To obtain the maximum functionality from carrageenan, it is important to ensure its dispersion before its hydration. Lumps formation must be avoided. To this aim, it is recommended to blend carrageenan with other ingredients in powder from the application formula, as skimmed milk powder, sugar, salt, among others. This blend is added to the water or to the milk, slowly and under constant agitation.
After it is disolved and during cooling Kappa I, Kappa II and Iota carrageenans form a molecular structure of double helix type, which alings itself to form a three-dimensional network reinforced by the presence of certain cations such as potassium and calcium, forming a gel at ambient temperature.
There is a high reactivity in the carrageenans, specially those of type Kappa II and Kappa I in dairy systems, obtaining firm gels at very low concentrations. This characteristic is due to the direct interaction between the carrageenan and K-casein.

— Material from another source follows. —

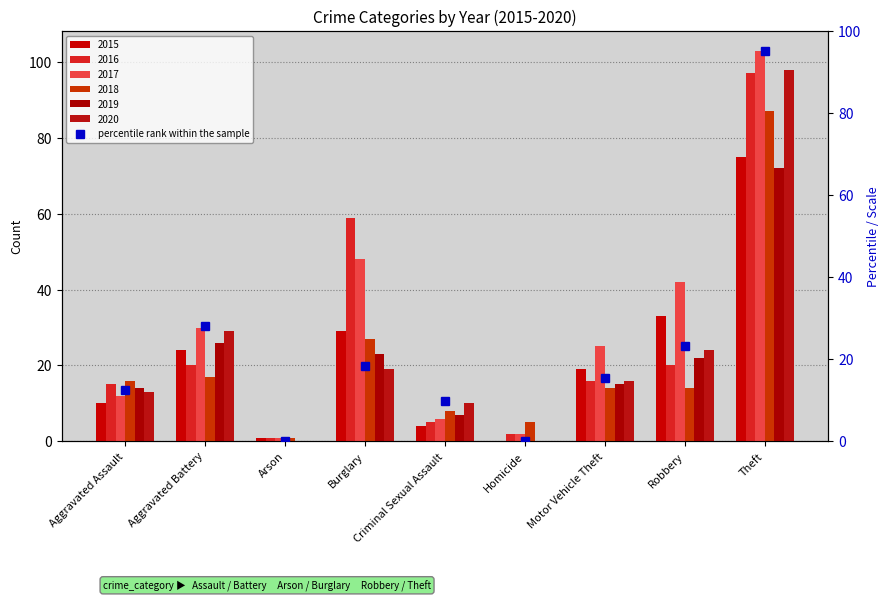

What value does the data have at Criminal Sexual Assault?

9.7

The interaction is dependent on the pH, since K-casein above its iso-electric point (pI) has negative electric charge and below this point, positive electric charge. Therefore, it is possible that at neutral pH, the interaction is given thanks to the formation of calcium bridges while in at moderate acid pH, is direct by opposed electric charge. Besides, hydrogen bridges formation is possible.
Kappa I and Kappa II carrageenans type interact with potassium and calcium salts increasing the gel forming temperature, the firmness and the melting temperature of the gel.

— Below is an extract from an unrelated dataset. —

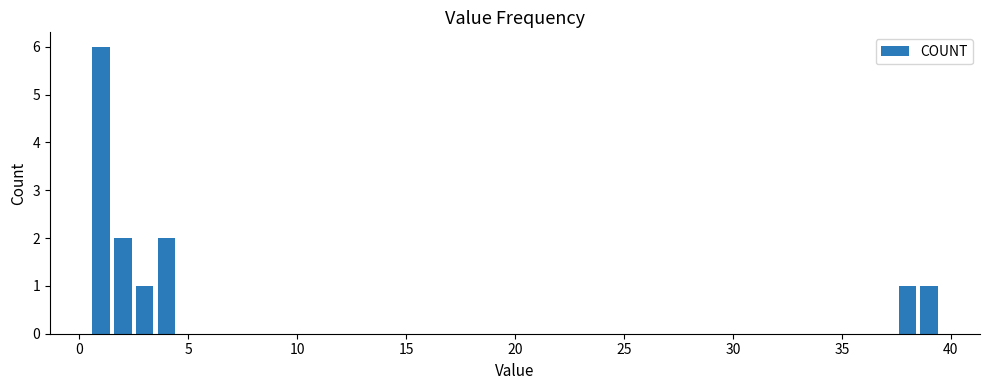

What is the greatest value displayed?

6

Poly-phosphates and sodium or potassium citrates facilitate the dispersion of carrageenans in aqueous medium or in milk, but not their hydration, that is revealed with the reduction of viscosity of the dispersion. Even though these salts kidnap di-valent ions, they introduce sodium salts that strongly compete for the water available in the medium, causing less hydration of carrgeenan and therefore a lower viscosity.

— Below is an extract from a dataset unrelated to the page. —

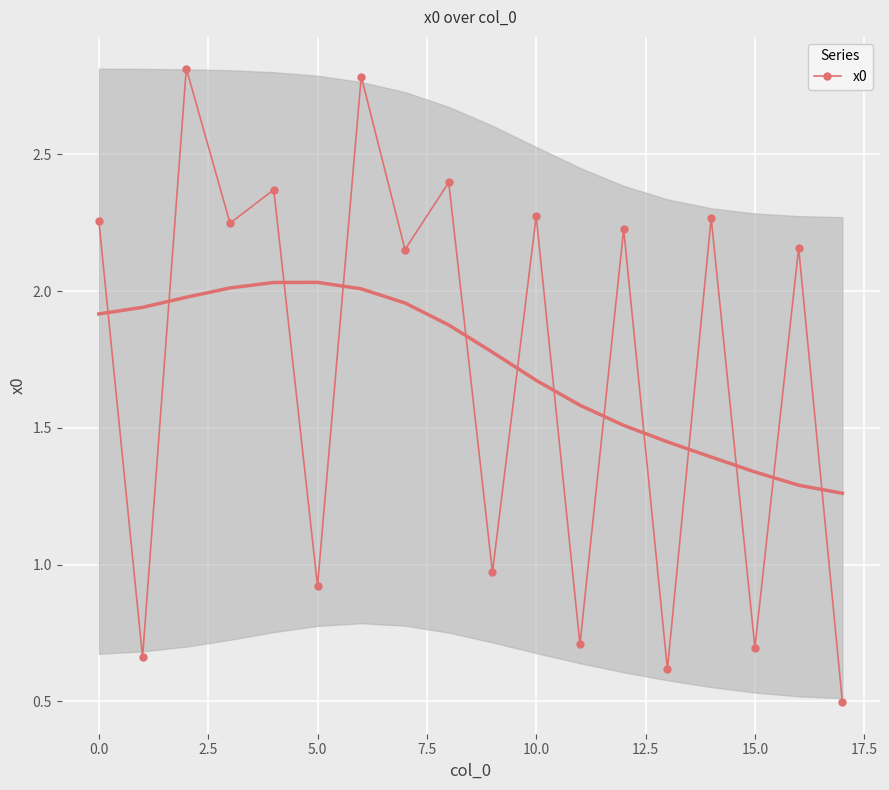

True or false: x0 has more than 1 interior local peaks.

True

Kappa I and Kappa II carrageenans have synergy with certain galactomannans and glucomannans as locust bean gum (LBG) and Konjac gum that reinforce the gel strength, reducing syneresis, giving more elastic gels, with interesting savings, since it is possible to decrease the use dosage of the gelling system.
Iota carrageenan has synergy with starch, producing an increase of viscosity and consistency in both aqueous or milk systems; allowing to reduce the employment of starch in the formula, enhancing the palatability, flavor release of the end product, among other benefits.
Carrageenan solutions, the same as other hydrocolloids, are stable to a neutral or slightly acid pH.
Exposure to acid pH, combined with high temperatures and long time causes carrageenan hydrolysis with loss of its capacity to form gels. Due to this reason is advisable to work at pH of value higher than 3.8, forming a buffer system by means of the addition of sodium or potassium citrate.
In these low pH systems such as water desserts or fruit preparations, it is recommended to incorporate the acid at the latest step possible in the process and to cool the system quickly in order to obtain the best carrageenan functionality.